I start with the following lemma
Lemma 1.(Fundamental inclusion for convex sets) Let $C$ be a closed subset of $\mathbb{R}^n$. Then, $C$ is convex if and only if
\begin{equation*} \int_\Omega f\;d\mu \in C \end{equation*} for all
measures spaces $(\Omega,\mu)$ with $\mu(\Omega) = 1$ and all
$\mathbb{R}^n$-valued integrable functions $f$ on $\Omega$ satisfying
$f(x)\in C$ for $\mu$-a.e. $x\in\Omega$.
A proof can be given based on Hahn-Banach theorem (strictly separable):
Proof: Assume the latter condition holds, we show that $C$ is convex. Let $x,y\in C$ and $\lambda\in (0,1)$, we consider $\Omega =
\{0,1\}$ with the discrete $\sigma$-algebra, $\mu$ be the discrete
measure $\mu(\{0\}) = \lambda$ and $\mu(\{1\}) = 1-\lambda$, and
$f:\Omega\longrightarrow C$ defined by $f(0) = x$ and $f(1) = y$, then
clearly $\int_\Omega f\;d\mu = \lambda x+ (1-\lambda)y \in C$ and
therfore $C$ is convex. Conversely, if $C$ is convex, we prove by
contradiction. Assume that there exists $(\Omega,\mu)$ and $f$ as
above but \begin{equation*} x_0 = \int_\Omega f\;d\mu \notin C.
\end{equation*} Using Hahn-Banach theorem\footnote{In $\mathbb{R}^n$
then every two nonempty disjoint convex sets are separable by a closed
hyperplane.}, there exists $\xi\in \mathbb{R}^n$ and $\alpha\in
\mathbb{R}$ such that \begin{equation*} \xi\cdot x < \alpha < \xi\cdot
x_0 \qquad\text{for all}\qquad x\in C. \end{equation*} But since
$f(z)\in C$ for $\mu$-a.e. $z\in \Omega$, we also have
\begin{equation*} \alpha<\xi\cdot x_0 = \xi\cdot\left(\int_\Omega
f\;d\mu\right) = \int_\Omega \xi\cdot f(z)\;d\mu(z) \leq \alpha
\end{equation*} which is a contradiction.

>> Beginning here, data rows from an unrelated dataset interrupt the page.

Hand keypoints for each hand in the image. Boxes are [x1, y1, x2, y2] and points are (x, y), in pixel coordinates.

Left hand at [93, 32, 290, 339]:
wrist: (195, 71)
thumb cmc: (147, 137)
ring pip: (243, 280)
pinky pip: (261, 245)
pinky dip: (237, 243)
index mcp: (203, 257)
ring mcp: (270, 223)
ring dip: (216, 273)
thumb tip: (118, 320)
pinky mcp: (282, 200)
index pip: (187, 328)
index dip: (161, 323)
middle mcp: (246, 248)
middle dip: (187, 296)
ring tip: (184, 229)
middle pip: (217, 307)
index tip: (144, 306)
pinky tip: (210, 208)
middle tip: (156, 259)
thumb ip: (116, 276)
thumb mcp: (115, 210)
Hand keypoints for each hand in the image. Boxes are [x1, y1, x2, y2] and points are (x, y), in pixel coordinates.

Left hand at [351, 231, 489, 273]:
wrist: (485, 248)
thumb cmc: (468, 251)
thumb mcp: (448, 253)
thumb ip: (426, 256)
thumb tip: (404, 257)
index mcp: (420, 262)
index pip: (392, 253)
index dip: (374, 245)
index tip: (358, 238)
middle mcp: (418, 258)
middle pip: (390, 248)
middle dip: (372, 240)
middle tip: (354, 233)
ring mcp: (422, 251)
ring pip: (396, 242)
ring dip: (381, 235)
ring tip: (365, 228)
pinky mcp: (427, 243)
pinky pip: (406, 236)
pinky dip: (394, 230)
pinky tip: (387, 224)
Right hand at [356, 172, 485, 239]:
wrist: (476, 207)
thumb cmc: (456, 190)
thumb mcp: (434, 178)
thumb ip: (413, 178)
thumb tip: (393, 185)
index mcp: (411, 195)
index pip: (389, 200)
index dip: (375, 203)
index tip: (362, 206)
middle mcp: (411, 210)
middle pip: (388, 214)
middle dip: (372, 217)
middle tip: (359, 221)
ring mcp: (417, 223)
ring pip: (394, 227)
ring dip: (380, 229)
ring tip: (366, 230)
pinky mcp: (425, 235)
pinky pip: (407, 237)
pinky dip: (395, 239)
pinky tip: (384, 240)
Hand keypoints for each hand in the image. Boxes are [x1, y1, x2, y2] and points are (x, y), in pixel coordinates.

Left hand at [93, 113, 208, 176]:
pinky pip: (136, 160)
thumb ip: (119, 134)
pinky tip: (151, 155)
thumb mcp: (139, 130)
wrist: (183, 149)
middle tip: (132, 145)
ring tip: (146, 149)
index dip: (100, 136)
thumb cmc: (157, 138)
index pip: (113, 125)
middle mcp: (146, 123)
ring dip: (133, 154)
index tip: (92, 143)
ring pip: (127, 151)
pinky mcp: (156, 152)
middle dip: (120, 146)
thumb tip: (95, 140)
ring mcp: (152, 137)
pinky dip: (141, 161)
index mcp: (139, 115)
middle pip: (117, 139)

Using that lemma we can prove the Jensen inequality with the assumption $\Phi$ is lower semicontinuous as following (we need $\mathrm{epi}(\Phi)$ to be closed so that we can use strictly separation of Hahn Banach theorem)
Theorem [Jensen inequality for convex l.s.c. functions] Let $(\Omega,\mathcal{A},\mu)$ be a probability space, i.e., $\mu(\Omega)
= 1$. If $f$ is a function $\Omega\longrightarrow\mathbb{R}^n$ such that it is $\mu$-integrable and if $\Phi$ is a l.s.c. convex function
$\mathbb{R}^n\longrightarrow\mathbb{R}$ then \begin{equation*}
\Phi\left(\int_\Omega f\;d\mu\right) \leq \int_\Omega\Phi\circ
f\;d\mu. \end{equation*}Proof. Let us define $C = \mathrm{epi}\;\Phi = \{(x,\lambda)\in \mathbb{R}^n\times\mathbb{R} :\Phi(x)\leq \lambda\}$. Since $\Phi$ is
convex l.s.c, $C$ is a closed convex subset of $\mathbb{R}^{n+1}$. Let
us define \begin{equation*}
\mathcal{F}:\Omega\longrightarrow\mathbb{R}^n\times\mathbb{R}
\qquad\text{by}\qquad \mathcal{F}(z) = \big(f(z),\Phi(f(z))\big).
\end{equation*} It is clear that $\mathcal{F}(z)\in \mathrm{epi}\;\Phi
= C$ for $\mu$-a.e. $z\in \Omega$, hence by Lemma 1 we deduce that \begin{equation*} \int_\Omega \mathcal{F}(z)\;dz =
\left(\int_\Omega f\;d\mu, \int_\Omega \Phi\circ f\;\mu\right) \in
\mathrm{epi}\;\Phi \end{equation*} which gives us our desired claim.
My question is,
We have a version of Hahn Banach theorem saying that in $\mathbb{R}^n$, any two nonempty disjoint convex sets can be separated by a closed hyperplane (not strictly seperated). Can we use that to relax the condition $\Phi$ is lower semicontinuous in Lemma 1 so that we can generalize Jensen inquality without l.s.c. assumption?
Best Answer
If $\Phi\colon \mathbb{R}^n\to\mathbb{R}$ is a convex function, then it is continuous.
You can have problems if $\Phi$ is extended-valued.